In a similar vein, SpecTec can generate definitions representing the Wasm semantics in Coq/Rocq, the dominant proof assistant in the area of programming languages. We have started porting the proofs from the hand-written WasmCert mechanization, and can already handle soundness for the Wasm 1.0 subset. Scaling to the full language is work in progress.

Once we have proved full soundness this way, we also reach a new level of assurance regarding the formal specification that you see in the rendered specification document! This is because both rendered spec and mechanized definitions are now auto-generated from the same source of truth, and producing Coq no longer involves a manual translation that is merely based on “eyeball correspondence” with the original paper rules.

Finally, we have recently started work on another exciting backend for SpecTec: this one can spit out .wast test files. So, it is essentially a test fuzzer. However, it is a fuzzer that is guided by full knowledge of the syntax and semantics of the language! It understands the typing rules and can predict the result of executing a piece of code. For example, by just looking at the typing rule of an instruction, it could systematically generate a complete combinatorial matrix of micro tests for that instruction, that is, tests for its behavior under all interesting combinations of types and operands.

Once more, this would take Wasm to a new level of assurance, this time for implementations. So far, it has been tedious manual work to write tests — or in some rare cases, manually written scripts that generate some very specific tests. The coverage of the Wasm test suite, despite not being bad overall, hence has been “variable” at best. In the future, we hope to get much better coverage with much less work. And because SpecTec is a generic tool, this ought to be applicable not just to present features, but also to features that Wasm grows in the future.

As a final remark, note that SpecTec is not AI. Instead, it is a meticulously designed translation process.
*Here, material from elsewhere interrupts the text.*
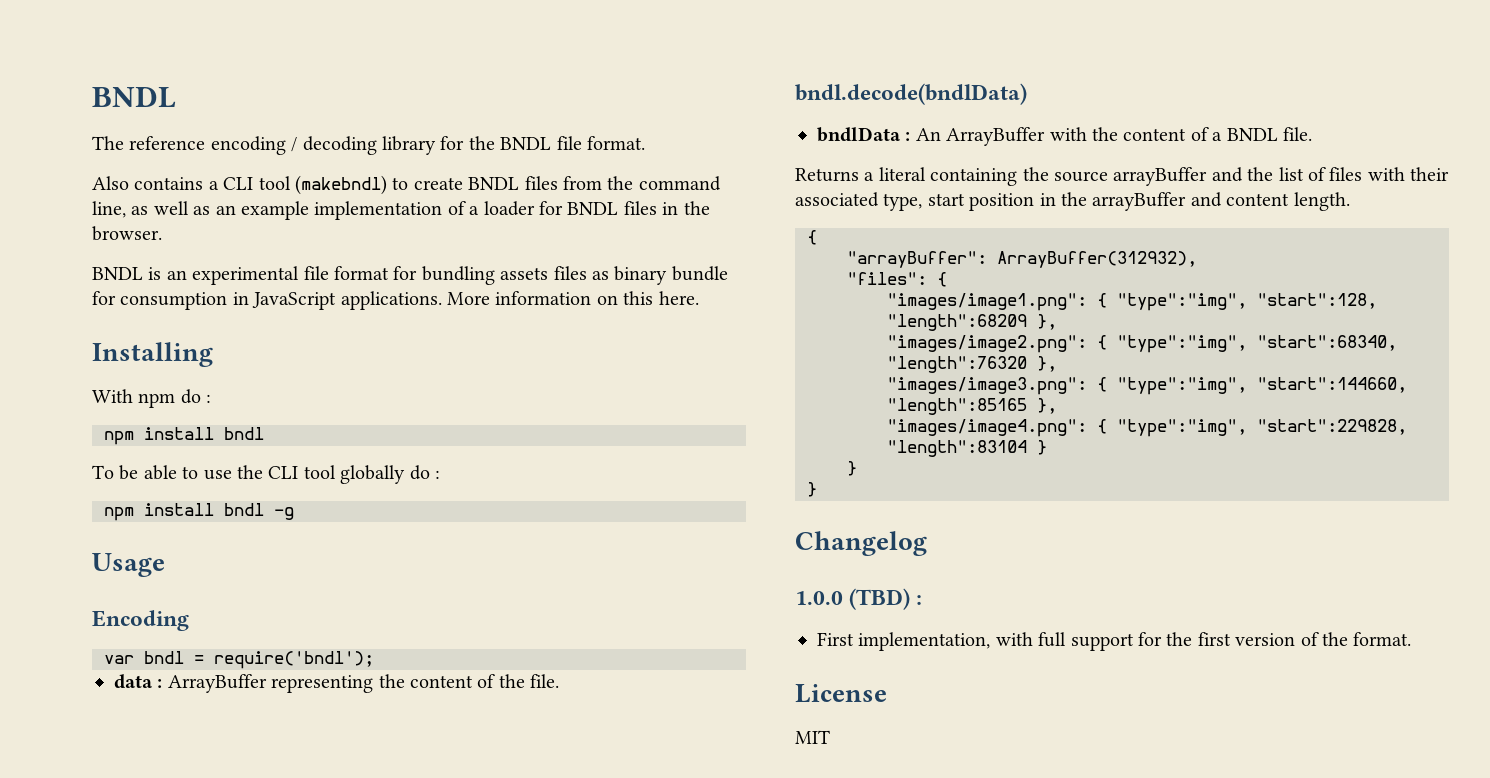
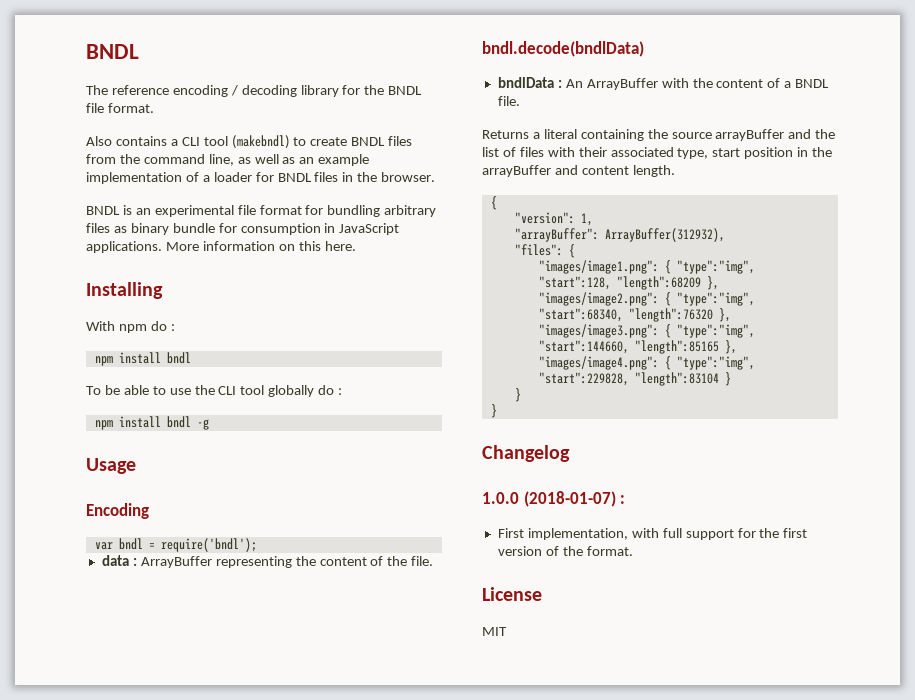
[500,267,549,280] assets -> [384,205,437,217] arbitrary
(817, 237) none -> [514,212,593,226] // "version": 1,
[849,588,911,610] (TBD) -> [523,491,616,507] (2018-01-07)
That is very important: when accuracy and rigor is the goal, then AI with its blackbox behavior and tendency to hallucinate is not an adequate tool.

What’s next?

Now that the CG has voted to adopt SpecTec, we are working on tweaking a few remaining rendering issues, and once they are done, we will merge SpecTec — both the implementation of the tool as well as the actual Wasm spec written with it — into the main Wasm spec repo. At that point, SpecTec will be automatically invoked as part of the spec build process.

That is, nothing will change about the overall procedure for building the spec. Proposal authors, however, no longer need to write much prose or any LaTeX, but instead extend the SpecTec files and hit a button — well, in the ideal case anyway; in the beginning, we fully expect road bumps and some missing features in SpecTec.

All of Wasm 2.0 and all current Phase 4 and 5 proposals are already integrated into SpecTec. The official Wasm 3.0 spec will be produced with SpecTec. You can see a draft of that Wasm 3.0 spec already. For most part, it looks not too different from the hand-crafted document.

However, not all of the document has been converted to SpecTec yet — we intentionally designed the tool to allow incremental conversion. Notably, the sections on numeric primitives and on the text format are currently still written manually. We plan to convert these over after Wasm 3.0, but in due time.